Cut rabbit in pieces. Place in deep pan and cover with red wine, to which is added one teaspoon whole cloves, one teaspoon all-spice, two bay leaves, one teaspoon whole peppercorns. Let stand in cool place for three days. Drain. Roll in salted and peppered four. Brown in one-quarter inch butter. Cover with hot water and simmer until tender. More hot water may be necessary. Remove rabbit. Stir in one tablespoon flour dissolved in four tablespoons cold water for every cup of gravy. Add one-half teaspoon salt, dash of pepper. Pour over rabbit. One rabbit serves four to six.

Jellied Tongue

1 small or medium-sized fresh beef tongue 1 stalk celery 

1 slice of onion

2 bay leaves

6 whole cloves

6 whole allspice

2 tablespoons vinegar

1 teaspoon salt

1 cup to 1 can beef consommé

1 tablespoon gelatine

3 to 5 hard-boiled eggs

1 tablespoon Worcestershire sauce

Serves 6 generously

Boil tongue slowly in cold water to cover well, adding all the seasonings except Worcestershire. When tender, in two to two and one-half hours, turn out fire and let tongue cool in the broth. Peel tongue and cut out any small bones or coarse particles at the thick end.
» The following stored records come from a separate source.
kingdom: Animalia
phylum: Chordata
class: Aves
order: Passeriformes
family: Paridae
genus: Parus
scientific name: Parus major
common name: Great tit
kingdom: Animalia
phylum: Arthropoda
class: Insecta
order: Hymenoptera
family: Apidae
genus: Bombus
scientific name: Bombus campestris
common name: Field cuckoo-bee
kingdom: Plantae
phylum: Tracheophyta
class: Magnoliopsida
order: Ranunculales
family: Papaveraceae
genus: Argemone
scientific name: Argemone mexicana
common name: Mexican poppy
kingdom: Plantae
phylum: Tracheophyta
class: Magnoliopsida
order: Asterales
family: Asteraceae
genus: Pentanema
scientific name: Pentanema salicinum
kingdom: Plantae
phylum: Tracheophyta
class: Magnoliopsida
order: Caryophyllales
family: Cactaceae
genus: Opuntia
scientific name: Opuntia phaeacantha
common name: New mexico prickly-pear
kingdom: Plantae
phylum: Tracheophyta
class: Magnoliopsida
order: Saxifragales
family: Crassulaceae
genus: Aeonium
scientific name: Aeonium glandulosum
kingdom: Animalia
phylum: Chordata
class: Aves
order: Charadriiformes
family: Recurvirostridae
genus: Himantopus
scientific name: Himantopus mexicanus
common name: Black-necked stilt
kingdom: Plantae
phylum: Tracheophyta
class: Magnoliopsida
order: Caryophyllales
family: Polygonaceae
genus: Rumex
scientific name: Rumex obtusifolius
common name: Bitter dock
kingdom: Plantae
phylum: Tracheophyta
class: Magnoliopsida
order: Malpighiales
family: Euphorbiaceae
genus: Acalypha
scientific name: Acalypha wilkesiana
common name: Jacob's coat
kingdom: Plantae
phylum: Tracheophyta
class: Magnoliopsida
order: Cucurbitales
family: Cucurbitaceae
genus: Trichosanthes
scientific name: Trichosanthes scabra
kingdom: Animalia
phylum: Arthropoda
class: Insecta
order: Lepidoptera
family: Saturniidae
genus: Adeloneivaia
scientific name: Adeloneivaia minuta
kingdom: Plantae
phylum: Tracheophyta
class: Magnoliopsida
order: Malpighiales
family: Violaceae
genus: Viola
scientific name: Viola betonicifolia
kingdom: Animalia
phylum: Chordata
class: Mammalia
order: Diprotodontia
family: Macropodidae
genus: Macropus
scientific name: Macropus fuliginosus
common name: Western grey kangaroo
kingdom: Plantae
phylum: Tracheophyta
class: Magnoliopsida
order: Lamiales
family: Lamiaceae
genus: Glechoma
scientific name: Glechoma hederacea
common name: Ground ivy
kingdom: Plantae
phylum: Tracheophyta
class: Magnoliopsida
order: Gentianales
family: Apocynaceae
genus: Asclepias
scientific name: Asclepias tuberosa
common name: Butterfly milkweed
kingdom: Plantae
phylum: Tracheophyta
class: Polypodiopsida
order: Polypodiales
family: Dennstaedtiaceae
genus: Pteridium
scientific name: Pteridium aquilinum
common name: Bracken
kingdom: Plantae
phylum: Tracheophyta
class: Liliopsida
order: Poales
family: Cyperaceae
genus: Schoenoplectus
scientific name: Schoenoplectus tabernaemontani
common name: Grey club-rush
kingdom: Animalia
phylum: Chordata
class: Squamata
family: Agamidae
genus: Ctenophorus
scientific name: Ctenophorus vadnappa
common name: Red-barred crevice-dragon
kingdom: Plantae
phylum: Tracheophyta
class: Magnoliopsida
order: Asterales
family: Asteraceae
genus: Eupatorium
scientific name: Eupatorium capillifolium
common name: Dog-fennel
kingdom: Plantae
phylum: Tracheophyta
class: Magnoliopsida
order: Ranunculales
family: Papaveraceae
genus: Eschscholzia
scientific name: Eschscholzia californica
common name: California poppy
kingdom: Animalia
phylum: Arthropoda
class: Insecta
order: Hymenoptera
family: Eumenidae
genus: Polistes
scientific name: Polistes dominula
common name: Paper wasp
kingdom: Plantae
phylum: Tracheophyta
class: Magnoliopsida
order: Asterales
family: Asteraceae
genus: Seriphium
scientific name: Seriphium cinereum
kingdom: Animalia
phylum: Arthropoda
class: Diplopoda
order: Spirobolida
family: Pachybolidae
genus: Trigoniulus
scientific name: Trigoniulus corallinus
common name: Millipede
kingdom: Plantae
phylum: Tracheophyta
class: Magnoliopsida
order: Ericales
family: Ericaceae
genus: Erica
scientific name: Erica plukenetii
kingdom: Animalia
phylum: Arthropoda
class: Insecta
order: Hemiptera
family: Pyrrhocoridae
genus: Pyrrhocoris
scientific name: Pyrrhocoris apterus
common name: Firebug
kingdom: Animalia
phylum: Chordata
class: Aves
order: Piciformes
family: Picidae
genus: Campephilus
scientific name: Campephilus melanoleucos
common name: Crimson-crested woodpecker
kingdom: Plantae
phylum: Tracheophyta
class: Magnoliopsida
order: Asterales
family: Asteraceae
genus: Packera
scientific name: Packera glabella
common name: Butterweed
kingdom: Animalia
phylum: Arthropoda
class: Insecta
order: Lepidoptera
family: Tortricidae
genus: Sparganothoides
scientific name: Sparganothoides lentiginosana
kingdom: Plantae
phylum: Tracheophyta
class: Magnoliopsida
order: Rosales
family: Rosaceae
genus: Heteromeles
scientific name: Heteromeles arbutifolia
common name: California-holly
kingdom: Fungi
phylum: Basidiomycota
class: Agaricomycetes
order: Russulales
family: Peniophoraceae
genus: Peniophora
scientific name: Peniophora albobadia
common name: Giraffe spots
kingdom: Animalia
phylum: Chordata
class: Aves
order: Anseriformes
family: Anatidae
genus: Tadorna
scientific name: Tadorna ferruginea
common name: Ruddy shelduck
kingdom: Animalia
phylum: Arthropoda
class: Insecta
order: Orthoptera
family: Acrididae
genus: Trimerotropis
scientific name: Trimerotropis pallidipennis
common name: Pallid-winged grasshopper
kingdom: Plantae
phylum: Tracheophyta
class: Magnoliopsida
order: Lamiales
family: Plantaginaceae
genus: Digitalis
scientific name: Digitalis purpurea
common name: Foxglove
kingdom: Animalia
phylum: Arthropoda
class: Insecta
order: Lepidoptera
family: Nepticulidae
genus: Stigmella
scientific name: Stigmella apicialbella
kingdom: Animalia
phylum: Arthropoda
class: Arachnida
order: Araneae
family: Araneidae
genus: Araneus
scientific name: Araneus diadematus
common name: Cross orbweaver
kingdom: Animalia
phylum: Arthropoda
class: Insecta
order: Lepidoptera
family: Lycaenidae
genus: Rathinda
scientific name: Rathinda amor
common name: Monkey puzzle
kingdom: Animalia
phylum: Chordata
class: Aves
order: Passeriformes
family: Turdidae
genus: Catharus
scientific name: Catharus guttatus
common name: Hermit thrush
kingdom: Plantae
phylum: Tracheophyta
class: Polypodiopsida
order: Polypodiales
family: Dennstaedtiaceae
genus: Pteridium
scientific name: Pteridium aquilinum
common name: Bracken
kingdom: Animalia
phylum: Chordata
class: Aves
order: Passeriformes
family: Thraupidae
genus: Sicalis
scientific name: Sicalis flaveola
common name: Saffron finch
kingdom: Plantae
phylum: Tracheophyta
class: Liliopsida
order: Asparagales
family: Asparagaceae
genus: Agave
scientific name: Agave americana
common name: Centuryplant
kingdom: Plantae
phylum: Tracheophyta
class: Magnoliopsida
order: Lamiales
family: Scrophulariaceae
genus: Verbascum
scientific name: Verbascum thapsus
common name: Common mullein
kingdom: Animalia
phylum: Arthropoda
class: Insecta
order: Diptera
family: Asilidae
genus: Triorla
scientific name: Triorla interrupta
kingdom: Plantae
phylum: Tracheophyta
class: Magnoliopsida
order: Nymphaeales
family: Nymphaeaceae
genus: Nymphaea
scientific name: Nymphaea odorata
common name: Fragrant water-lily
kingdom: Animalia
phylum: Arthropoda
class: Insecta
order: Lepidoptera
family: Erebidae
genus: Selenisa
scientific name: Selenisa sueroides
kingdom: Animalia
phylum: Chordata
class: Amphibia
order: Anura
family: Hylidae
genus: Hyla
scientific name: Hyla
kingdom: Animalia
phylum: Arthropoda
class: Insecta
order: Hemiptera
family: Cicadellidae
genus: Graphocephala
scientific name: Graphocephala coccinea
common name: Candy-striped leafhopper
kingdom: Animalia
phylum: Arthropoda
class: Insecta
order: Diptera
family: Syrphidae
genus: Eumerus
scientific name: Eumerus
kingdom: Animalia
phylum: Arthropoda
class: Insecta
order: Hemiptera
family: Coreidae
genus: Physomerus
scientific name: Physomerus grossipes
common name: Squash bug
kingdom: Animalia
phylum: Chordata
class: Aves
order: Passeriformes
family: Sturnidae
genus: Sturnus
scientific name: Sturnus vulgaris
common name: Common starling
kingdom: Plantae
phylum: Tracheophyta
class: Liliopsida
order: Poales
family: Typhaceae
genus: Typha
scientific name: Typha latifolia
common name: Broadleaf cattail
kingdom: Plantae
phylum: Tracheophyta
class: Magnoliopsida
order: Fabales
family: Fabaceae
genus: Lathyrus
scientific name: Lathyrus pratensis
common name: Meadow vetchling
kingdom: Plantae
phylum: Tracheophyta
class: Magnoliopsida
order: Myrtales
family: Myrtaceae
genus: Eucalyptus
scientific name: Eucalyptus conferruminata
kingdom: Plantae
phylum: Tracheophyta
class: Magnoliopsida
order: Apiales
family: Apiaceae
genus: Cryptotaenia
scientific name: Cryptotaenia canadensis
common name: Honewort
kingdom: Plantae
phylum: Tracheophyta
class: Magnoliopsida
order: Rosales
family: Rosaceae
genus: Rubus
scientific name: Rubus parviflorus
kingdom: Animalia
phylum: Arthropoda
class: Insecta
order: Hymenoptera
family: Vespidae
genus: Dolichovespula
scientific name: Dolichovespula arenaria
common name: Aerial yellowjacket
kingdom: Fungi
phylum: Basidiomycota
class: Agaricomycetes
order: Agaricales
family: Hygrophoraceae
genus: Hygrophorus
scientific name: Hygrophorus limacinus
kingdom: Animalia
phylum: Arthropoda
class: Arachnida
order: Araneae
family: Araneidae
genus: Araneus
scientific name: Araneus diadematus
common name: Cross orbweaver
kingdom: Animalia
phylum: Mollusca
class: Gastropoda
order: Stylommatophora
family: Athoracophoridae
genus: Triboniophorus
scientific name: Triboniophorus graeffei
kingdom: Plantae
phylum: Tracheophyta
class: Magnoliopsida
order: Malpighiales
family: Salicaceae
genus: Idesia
Cut in slices lengthwise and put through the meat grinder. Put the hard-boiled eggs through the meat grinder. Mix with the ground tongue. The number of eggs and the amount of consommé depend on the size of the tongue. Soak gelatine in two tablespoons of the cold consommé. Heat the rest of the consommé to boiling and pour over the gelatine, stirring until dissolved. Mix with the ground tongue and eggs. Add Worcestershire and more salt to taste. Turn into a mould. Set in ice box to harden. Serve on a platter of lettuce leaves or grape leaves, and pass a generous bowl of tart mayonnaise.